1. A system for facilitating communication between ASL and non-ASL users, comprising:

a vision system to detect one or more movements of a first user;

a processor in communication with the vision system, the processor comprising a model trained to identify one or more classifiers that associate the one or more movements of the user with a letter, word, and/or phrase of American Sign Language (ASL);

an output generator in communication with the processor to audibly output the letter, word, and/or phrase of ASL;

a receiver in communication with the processor to receive an audible speech, wherein the processor converts the audible speech into visual text; and

a display configured to show the visual text received from the processor.

2. The system of claim 1, further comprising a wearable device, and wherein the vision system, output generator, receiver, and display are part of the wearable device.

3. The system of claim 2, wherein the wearable device comprises glasses.

4. The system of claim 1, wherein the vision system comprises a camera and/or LiDAR.

5. The system of claim 1, wherein the output generator comprises a speaker.

6. The system of claim 1, wherein the receiver comprises a microphone.

7. The system of claim 1, wherein the processor is located independently of the vision system, output generator, receiver, and display.

8. The system of claim 1, wherein the processor is a smart device.

9. The system of claim 1, wherein the model is a machine-learned model.

10. The system of claim 1, wherein the display comprises a mixed reality display, and the visual text comprises live captioning.

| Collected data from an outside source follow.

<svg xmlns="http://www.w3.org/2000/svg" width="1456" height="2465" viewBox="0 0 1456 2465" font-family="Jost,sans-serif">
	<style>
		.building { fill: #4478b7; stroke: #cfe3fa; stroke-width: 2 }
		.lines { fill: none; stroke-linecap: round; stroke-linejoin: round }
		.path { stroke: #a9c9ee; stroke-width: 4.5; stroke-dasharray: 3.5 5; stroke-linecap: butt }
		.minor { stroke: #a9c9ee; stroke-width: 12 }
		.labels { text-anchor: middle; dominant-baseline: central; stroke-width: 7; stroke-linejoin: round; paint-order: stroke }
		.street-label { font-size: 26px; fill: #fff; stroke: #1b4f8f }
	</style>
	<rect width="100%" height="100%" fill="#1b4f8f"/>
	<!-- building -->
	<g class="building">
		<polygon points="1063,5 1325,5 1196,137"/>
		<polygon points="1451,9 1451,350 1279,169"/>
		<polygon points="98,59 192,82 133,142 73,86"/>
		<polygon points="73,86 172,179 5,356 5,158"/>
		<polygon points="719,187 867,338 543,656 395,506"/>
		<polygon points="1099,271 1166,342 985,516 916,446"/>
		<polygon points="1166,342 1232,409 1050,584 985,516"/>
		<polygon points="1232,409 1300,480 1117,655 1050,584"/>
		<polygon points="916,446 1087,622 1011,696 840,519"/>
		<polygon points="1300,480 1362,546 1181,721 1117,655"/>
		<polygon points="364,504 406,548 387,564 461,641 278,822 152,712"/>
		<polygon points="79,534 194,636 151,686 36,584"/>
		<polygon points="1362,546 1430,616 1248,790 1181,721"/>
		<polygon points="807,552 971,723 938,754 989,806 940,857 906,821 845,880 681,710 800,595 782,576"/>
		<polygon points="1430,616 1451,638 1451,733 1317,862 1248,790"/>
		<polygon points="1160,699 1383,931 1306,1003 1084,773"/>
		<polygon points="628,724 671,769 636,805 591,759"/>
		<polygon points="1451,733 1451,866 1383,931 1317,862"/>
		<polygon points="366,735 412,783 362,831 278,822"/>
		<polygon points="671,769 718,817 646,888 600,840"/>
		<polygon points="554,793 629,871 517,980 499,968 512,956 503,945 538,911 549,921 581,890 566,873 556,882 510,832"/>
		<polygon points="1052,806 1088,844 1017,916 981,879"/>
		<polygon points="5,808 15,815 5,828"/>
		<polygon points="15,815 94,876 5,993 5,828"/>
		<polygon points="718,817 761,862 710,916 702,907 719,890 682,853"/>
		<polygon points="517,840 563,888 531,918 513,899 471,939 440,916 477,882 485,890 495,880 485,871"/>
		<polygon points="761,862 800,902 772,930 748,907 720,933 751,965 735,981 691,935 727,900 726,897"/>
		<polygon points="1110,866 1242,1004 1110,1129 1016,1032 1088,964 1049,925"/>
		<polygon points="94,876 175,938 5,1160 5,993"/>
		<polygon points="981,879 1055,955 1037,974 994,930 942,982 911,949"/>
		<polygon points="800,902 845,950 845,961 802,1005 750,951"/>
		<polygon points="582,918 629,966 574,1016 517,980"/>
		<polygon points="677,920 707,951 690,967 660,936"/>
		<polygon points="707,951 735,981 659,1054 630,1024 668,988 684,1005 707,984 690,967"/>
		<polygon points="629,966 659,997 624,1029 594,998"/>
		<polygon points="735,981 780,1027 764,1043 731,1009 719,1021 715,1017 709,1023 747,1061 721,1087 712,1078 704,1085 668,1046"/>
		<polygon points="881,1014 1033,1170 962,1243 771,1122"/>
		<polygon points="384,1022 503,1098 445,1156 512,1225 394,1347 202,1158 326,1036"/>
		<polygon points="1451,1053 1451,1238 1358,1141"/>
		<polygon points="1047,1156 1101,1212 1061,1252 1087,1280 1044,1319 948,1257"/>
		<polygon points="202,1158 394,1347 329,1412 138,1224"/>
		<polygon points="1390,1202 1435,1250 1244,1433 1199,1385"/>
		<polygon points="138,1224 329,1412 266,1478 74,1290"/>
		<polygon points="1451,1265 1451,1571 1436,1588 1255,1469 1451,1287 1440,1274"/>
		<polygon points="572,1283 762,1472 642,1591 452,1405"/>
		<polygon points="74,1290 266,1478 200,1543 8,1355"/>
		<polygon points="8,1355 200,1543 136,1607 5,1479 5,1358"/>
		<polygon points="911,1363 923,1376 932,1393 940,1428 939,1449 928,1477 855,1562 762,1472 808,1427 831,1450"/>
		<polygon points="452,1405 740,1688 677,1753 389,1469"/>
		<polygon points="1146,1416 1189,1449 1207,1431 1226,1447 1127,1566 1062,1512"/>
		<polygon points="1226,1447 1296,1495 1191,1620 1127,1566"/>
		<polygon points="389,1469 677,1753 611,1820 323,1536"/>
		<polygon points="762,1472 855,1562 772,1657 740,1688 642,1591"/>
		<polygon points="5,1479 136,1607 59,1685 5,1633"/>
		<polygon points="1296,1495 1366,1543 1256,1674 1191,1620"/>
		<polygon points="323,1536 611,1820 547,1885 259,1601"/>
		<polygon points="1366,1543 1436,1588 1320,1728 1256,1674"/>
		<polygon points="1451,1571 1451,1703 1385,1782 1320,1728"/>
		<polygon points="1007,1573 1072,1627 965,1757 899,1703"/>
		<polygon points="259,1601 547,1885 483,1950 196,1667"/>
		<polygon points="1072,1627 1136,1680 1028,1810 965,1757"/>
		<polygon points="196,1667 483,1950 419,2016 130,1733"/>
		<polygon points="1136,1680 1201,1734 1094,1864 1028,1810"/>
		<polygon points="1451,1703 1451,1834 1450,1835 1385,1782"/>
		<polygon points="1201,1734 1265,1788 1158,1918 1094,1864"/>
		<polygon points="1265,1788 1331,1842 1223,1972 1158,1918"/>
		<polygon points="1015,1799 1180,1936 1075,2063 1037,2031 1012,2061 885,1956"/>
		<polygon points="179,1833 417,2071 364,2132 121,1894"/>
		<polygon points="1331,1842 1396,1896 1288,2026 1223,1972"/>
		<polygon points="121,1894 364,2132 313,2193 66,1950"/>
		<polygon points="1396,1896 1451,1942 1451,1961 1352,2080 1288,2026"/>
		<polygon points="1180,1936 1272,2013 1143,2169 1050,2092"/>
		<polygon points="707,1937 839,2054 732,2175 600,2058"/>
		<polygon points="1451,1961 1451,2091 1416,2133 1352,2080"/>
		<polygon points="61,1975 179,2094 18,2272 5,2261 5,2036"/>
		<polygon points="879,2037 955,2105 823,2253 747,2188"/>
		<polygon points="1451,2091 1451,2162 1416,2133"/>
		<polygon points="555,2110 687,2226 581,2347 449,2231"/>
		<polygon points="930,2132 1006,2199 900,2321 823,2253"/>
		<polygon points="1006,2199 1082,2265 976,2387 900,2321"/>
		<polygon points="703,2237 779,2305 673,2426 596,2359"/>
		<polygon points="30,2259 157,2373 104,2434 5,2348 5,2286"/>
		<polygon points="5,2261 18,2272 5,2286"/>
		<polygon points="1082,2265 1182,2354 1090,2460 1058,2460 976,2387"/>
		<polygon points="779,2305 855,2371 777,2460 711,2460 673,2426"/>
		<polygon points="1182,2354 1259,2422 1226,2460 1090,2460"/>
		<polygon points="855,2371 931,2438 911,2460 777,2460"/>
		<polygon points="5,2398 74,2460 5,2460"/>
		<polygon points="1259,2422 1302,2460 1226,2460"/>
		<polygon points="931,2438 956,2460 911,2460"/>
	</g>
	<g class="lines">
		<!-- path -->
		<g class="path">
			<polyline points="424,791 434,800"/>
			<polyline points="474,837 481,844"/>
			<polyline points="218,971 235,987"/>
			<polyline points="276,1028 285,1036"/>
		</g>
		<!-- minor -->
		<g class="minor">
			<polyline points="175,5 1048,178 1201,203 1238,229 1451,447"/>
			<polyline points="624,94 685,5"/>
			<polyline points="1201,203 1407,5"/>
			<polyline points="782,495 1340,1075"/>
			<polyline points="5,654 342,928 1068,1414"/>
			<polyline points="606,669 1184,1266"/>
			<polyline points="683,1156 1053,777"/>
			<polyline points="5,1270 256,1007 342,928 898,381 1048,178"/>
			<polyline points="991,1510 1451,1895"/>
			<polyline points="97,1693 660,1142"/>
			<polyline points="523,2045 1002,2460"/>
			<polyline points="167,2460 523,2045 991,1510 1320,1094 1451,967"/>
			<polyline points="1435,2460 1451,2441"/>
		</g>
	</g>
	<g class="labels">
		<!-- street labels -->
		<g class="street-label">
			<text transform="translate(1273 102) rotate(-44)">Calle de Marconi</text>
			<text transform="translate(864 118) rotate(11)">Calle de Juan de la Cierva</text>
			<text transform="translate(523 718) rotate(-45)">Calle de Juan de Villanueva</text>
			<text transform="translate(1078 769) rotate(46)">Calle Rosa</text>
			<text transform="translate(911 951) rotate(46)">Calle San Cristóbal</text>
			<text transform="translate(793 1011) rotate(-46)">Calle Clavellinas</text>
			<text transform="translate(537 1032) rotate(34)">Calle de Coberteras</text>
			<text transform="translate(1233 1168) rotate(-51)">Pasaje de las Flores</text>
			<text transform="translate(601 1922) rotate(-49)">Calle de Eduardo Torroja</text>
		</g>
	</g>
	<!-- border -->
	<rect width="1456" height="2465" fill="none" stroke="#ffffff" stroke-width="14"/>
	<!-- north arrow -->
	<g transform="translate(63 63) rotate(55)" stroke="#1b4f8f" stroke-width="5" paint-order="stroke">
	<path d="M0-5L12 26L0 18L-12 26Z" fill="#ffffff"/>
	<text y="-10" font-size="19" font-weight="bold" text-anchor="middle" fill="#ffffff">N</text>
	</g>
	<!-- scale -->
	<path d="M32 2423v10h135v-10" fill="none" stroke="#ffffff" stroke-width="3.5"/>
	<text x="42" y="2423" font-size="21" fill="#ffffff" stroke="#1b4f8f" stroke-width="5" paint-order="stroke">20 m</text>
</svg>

11. A method of communication, comprising:

identifying, via a vision system, one or more letters, words, and/or phrases associated with ASL based upon one or more movements of a first individual;

converting, the identified one or more letters, words, and/or phrases associated with ASL into synthetic speech using a machine-learned model that has been trained to identify classifiers associating the one or more movements with the one or more one or more letters, words, and/or phrases associated with ASL;

receiving, via a microphone, audible language from a second individual; and

displaying, via a mixed reality user interface, a text-based version of the audible language for the first individual.

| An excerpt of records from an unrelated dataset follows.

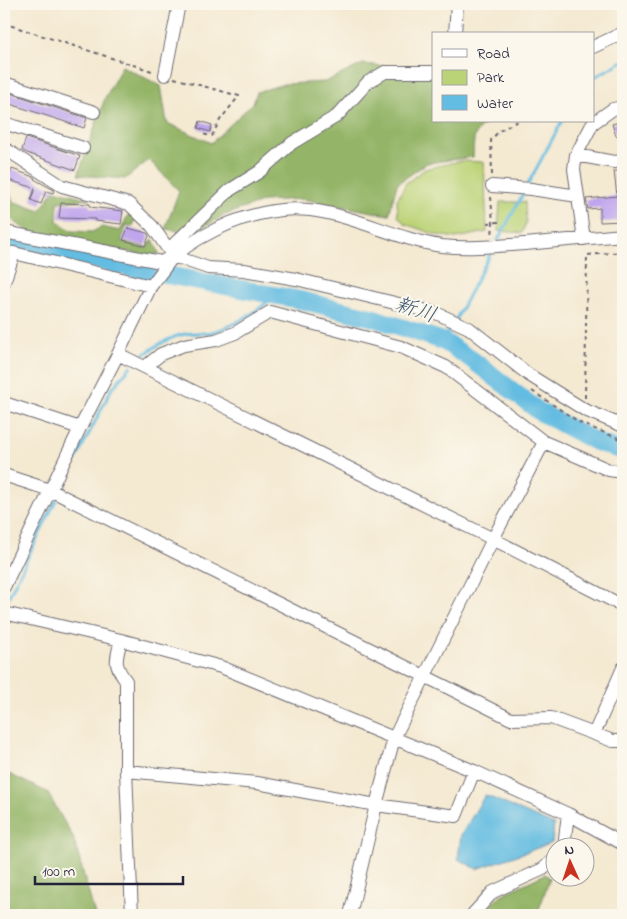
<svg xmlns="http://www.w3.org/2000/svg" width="627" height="919" font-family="'Indie Flower','Klee One',sans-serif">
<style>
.green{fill:#bbd377;stroke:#6e7a59}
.forest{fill:#94b568;stroke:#5b6c52}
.water{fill:#63bce1;stroke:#426f8e}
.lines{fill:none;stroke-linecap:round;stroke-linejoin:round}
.stream{stroke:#63bce1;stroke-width:3}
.river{stroke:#63bce1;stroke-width:18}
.building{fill:#bfa4ed}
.minor-casing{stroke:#6c6870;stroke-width:14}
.path{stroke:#6c6870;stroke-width:2;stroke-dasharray:4 4;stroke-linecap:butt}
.minor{stroke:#fff;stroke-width:12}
.labels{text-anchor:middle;stroke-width:4.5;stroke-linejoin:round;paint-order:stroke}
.water-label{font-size:21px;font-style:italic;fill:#395875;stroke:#fbf7ec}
</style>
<rect width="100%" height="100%" fill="#fbf7ec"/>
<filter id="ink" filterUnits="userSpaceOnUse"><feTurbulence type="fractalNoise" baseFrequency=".02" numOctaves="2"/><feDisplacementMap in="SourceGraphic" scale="10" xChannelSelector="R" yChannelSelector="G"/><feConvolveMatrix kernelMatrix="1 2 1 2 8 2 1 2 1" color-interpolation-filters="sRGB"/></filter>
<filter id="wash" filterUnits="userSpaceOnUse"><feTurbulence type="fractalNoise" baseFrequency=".0096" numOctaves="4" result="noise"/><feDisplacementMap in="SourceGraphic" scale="20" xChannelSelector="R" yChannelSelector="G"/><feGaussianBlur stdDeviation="1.12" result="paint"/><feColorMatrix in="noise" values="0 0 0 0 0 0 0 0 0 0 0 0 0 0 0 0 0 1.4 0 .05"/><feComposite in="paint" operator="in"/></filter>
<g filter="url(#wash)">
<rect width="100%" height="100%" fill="#f4e9d1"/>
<!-- green -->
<path class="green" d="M460 161 484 162 487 232 456 238 437 235 405 224 398 216 397 200 406 183 425 169Z
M500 202H525L526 223 522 233 498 231Z"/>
<!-- forest -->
<path class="forest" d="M363 64 433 71V121H490C472 131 474 138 473 157L427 163 397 184 389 215 302 199 264 201 225 215 193 233 165 229 179 191 149 160 125 179 78 175 105 98 122 66 161 86 167 123 211 143 253 103 257 92 284 84 325 82Z
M4 184 15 202 40 211 54 190 90 199 58 202 57 221 72 231 92 232 102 227 120 231 128 215 135 218 133 227 127 225 121 241 147 248 153 239 159 253 154 257 28 232 4 213Z
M4 774H9L47 792 73 837 95 915H4Z
M545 874 550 878 537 915H481L501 895Z"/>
<!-- water -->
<path class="water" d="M485 795 554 825 552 843 477 869 458 859 461 835Z"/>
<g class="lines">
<!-- stream -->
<path class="stream" d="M593 78 623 61
M528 184 562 121
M497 242 524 192
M456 319 493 249
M443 341 453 324
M138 359C151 349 165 339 181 335 191 332 202 334 212 332 234 326 259 311 275 295
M61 489 111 390 131 366
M5 604 56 500"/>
<!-- river -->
<path class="river" d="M4 241 16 242 149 272
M167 275 300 300 374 318 443 341 471 359 540 412 596 442 623 451"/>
</g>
<g id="blocks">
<!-- building -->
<path class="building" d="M4 91 87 118 84 128 4 102Z
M200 121 212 125 210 132 198 128Z
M623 121V134L616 136 612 124Z
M26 138 80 156 75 170 27 153 22 150Z
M12 169 31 176 35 178 34 179 54 190 53 193 46 191 41 204 31 200 35 188 8 180Z
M614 171H623V221L600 222V208L588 209 586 199 617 196Z
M61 203 90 204V207L123 211 121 224 95 221V219L59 218Z
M128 228 147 233 149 236 145 246 123 240Z"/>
</g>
</g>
<g filter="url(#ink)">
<use href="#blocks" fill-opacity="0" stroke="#6c6870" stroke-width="1"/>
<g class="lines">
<!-- minor casing -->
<g class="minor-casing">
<path id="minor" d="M455 34 457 4
M593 47 623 33
M165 75 179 4
M4 83 94 112
M4 123 83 148
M4 148 62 186 129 204 152 226 173 256 208 268 244 270 296 279 436 313 469 328 529 375 585 410 623 426
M576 155 614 162 623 161
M492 186 531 189 578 196
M4 232 161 262C175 256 186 246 200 238 222 225 248 215 274 211 333 201 385 238 442 246 469 249 498 246 525 244 558 241 591 238 623 235
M584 239 574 169 576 155 593 123 613 109 623 107
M169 249 230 190 259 172 292 143 337 116 368 82 385 72H433
M4 252 14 253 151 286
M4 282 14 253
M118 354 493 539 623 606
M145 367 161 354 184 345 216 340 235 333 270 312 401 347 446 367 544 442 609 470 623 472
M4 403 80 428
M4 475 50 490 511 719 551 718 613 741H623
M4 587 80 428 118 354 151 286 172 258
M4 613 121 640 221 667 474 771 568 814 623 844
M121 640C116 660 113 664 126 681V771L132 915
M594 734 623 668
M126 771 257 783 376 805 456 816 474 771
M564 846 568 814
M350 915 376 805 394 738 493 539 544 442
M472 915 493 892 543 869 554 859"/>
</g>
<!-- path -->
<path class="path" d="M4 26 6 24 155 72
M174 78 239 96 220 120 212 136 201 134
M492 175 491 140 499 131 518 121
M491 197 493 223 492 237
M487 223 499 222
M532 391 582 424 623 440
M585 398 587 255 623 252"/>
<!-- minor -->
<use href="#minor" class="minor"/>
</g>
</g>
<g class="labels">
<!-- water labels -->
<g class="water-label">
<text transform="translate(416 309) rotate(18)" y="7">新川</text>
</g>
</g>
<!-- margin -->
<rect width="627" height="919" fill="none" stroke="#fbf7ec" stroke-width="20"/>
<!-- legend -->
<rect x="432" y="32" width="162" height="90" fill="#fbf7ec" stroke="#a4a2a5"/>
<rect x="442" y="49" width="25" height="8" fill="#ffffff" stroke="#a4a2a5"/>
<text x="477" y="58" font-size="15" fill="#22223b">Road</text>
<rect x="442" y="70" width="25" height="15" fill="#bbd377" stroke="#a4a2a5"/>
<text x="477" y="82" font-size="15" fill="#22223b">Park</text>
<rect x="442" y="95" width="25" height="15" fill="#63bce1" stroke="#a4a2a5"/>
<text x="477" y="108" font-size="15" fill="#22223b">Water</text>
<!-- north arrow -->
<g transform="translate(570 862) rotate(357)"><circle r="24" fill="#fbf7ec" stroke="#a4a2a5"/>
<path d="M0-4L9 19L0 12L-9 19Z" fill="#c8321e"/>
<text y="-8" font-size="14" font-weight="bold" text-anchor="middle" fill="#22223b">N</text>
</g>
<!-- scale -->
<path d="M35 876v8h148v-8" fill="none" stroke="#22223b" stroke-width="2.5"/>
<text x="42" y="876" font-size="15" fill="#22223b" stroke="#fbf7ec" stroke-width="4" paint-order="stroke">100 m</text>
</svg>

12. The method of claim 11, wherein the machine-learned model is located on a processor that is independent of the vision system.

13. The method of claim 11, wherein the synthetic speech is broadcasted via a speaker.

14. The method of claim 11, wherein the vision system, microphone, and mixed reality user interface are part of a wearable device.

15. The method of claim 14, wherein the wearable device comprises glasses.

16. A system for facilitating communication involving the use of ASL, the system comprising:

a wearable device comprising a vision system, a speaker, a microphone, and a wireless communication module;

a machine-learned model that has been trained to identify classifiers associating one or more movements of an individual with one or more one or more letters, words, and/or phrases associated with ASL; and

a processor in communication with the wearable device and the machine-learned model, the processor including instructions comprising:

identifying one or more letters, words, and/or phrases associated with ASL based upon the one or more movements of the individual;

converting the identified one or more letters, words, and/or phrases associated with ASL into synthetic speech;

receiving audible language; and

displaying a text-based version of the audible language for the individual.

17. The system of claim 16, wherein the wearable device comprises glasses, and displaying the text-based version of the audible language comprises displaying in a mixed reality interface via the glasses.

18. The system of claim 16, wherein the vision system, speaker, and microphone of the wearable device in communication with the processor via one or more wireless communication protocols.

19. The system of claim 16, wherein the vision system comprises a camera and/or LiDAR.

20. The system of claim 16, wherein the processor is located on a smart device, and the machine-learned model either on the smart device or in wireless communication with the smart device.